From the echoes out there in the Internet I gather many D&D fans are not too keen on the collectible aspect, of the miniatures in the past and the upcoming Fortune Cards. WotC must have other data; after all they are still in the CCG business. But they did drop the completely random minis and tried another strategy, which apparently did not work as well either. Still the collectible Fortune Cards are a smaller investment, is not a requisite for playing and they believe it can enhance a players enjoyment so more power to them if they can sell it to the fans.

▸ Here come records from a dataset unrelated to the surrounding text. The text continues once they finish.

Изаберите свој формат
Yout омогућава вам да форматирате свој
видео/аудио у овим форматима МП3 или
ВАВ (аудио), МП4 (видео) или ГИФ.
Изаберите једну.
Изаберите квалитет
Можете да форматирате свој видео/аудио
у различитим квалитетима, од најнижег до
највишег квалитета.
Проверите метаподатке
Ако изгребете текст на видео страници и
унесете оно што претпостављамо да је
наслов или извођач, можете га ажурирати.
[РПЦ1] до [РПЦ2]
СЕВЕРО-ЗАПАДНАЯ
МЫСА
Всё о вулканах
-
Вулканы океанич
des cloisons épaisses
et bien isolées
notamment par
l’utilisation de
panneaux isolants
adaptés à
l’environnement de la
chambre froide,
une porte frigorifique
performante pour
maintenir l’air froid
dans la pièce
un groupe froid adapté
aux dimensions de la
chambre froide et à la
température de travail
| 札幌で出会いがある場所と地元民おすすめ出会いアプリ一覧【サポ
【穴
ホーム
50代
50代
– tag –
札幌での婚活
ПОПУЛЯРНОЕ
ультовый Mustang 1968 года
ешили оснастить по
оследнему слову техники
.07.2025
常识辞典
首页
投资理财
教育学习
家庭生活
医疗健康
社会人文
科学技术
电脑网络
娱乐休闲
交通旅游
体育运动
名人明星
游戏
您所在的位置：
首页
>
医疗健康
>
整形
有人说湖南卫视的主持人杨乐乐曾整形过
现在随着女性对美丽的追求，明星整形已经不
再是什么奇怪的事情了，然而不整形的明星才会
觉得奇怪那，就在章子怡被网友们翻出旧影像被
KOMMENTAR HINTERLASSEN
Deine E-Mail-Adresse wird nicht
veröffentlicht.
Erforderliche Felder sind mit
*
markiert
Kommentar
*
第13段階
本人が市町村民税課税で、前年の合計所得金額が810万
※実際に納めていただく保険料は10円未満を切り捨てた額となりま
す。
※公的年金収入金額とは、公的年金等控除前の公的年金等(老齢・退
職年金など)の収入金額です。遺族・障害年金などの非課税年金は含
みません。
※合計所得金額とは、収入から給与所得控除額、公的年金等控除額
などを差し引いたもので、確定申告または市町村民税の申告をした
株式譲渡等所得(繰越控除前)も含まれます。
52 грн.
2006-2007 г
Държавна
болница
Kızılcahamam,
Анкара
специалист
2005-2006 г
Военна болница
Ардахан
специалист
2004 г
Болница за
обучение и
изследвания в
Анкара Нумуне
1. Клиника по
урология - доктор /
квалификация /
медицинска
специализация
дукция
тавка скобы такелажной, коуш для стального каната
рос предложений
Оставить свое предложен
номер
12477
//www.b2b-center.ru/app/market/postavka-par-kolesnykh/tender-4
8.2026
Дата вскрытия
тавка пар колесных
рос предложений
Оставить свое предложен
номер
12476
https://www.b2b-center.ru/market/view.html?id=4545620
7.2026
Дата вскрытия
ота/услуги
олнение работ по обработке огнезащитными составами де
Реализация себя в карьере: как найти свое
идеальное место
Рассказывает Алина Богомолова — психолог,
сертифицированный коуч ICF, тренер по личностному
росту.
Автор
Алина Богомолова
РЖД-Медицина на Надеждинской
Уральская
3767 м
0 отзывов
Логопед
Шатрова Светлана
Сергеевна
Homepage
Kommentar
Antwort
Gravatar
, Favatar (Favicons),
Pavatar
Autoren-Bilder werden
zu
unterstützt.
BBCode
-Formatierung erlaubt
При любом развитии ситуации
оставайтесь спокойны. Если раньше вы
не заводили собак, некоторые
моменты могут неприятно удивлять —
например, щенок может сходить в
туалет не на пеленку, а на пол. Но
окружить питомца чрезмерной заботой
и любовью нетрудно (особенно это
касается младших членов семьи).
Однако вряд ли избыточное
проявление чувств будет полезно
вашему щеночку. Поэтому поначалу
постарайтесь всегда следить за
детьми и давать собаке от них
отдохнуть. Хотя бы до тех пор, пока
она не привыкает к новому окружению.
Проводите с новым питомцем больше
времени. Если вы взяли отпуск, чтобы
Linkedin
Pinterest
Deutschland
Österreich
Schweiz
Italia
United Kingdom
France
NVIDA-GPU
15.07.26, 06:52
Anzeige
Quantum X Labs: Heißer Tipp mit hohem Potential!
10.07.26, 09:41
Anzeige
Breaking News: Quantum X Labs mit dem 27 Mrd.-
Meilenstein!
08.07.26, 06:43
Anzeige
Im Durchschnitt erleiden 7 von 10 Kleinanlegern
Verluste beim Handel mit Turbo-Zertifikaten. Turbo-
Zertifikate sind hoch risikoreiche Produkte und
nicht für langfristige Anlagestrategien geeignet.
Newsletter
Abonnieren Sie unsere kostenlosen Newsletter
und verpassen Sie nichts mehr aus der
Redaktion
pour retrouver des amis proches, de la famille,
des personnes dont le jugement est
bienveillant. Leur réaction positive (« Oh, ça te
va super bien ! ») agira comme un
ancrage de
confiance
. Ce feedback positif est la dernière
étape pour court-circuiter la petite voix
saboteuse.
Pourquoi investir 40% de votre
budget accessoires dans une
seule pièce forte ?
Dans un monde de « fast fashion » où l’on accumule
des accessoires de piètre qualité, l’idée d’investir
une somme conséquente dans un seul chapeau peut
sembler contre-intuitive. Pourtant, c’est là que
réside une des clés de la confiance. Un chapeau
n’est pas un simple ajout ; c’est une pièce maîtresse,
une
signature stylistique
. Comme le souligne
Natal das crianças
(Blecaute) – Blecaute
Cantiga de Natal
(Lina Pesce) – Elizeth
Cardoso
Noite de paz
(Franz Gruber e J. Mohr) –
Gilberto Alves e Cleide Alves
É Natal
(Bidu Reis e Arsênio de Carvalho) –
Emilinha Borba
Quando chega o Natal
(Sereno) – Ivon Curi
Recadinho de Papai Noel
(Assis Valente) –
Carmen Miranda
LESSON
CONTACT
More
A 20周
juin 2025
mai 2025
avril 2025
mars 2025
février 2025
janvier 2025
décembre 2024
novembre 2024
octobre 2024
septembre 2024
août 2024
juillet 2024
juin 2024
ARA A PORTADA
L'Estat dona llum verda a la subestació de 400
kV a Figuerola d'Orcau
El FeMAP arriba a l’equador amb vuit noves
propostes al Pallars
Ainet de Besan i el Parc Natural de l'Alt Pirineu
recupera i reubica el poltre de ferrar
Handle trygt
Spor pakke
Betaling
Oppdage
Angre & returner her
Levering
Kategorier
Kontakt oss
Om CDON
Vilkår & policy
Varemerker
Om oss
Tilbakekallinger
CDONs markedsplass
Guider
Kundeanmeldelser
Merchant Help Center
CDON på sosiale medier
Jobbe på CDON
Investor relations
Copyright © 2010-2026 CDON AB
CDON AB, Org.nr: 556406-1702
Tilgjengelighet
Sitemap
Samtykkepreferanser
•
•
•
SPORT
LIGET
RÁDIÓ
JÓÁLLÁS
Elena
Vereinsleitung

The one thing that did bother me was this quote from the Fortune Cards page: “For some Wizards Play Network programs aimed at experienced players, Fortune Card purchase will be a requirement to participate, but our broadly-appealing programs like D&D Encounters will feature their use without such a requirement.” How will dealing with random Fortune Cards challenge experienced role-players? I can understand this for CCG, but for an RPG? It just seems to be a way to make a quick buck, the cost of playing built into the buying of cards. Again they have the right to make money, but the rationale here, without further information on how it will works seems strange.

Still I don’t think the current economic environment supports this type of strategy. I can understand the need for a company to create a revenue stream and find new ways to sell their merchandise, but I believe the RPG market is better served by quality products, exciting rules and new ideas, not bells and whistles. I can’t wish them ill, I agree with the idea that a healthy D&D brand is good for the RPG business, that may be changing, but so many still associate D&D with RPGs in general that I hope them all the best.

But what do I know… I can’t blame them for trying to try new things, they want to entice new players to try out the game and I know that younger gamers may have different expectations. What do I know I’m just a grognard.

That’s my opinion, your may be different, and I would sure love to hear it!

PS – A big thanks to Newbie DM, I learned of the Fortune Cards from his tweets and he made some excellent points, even if I don’t agree with all of them. ¡Gracias!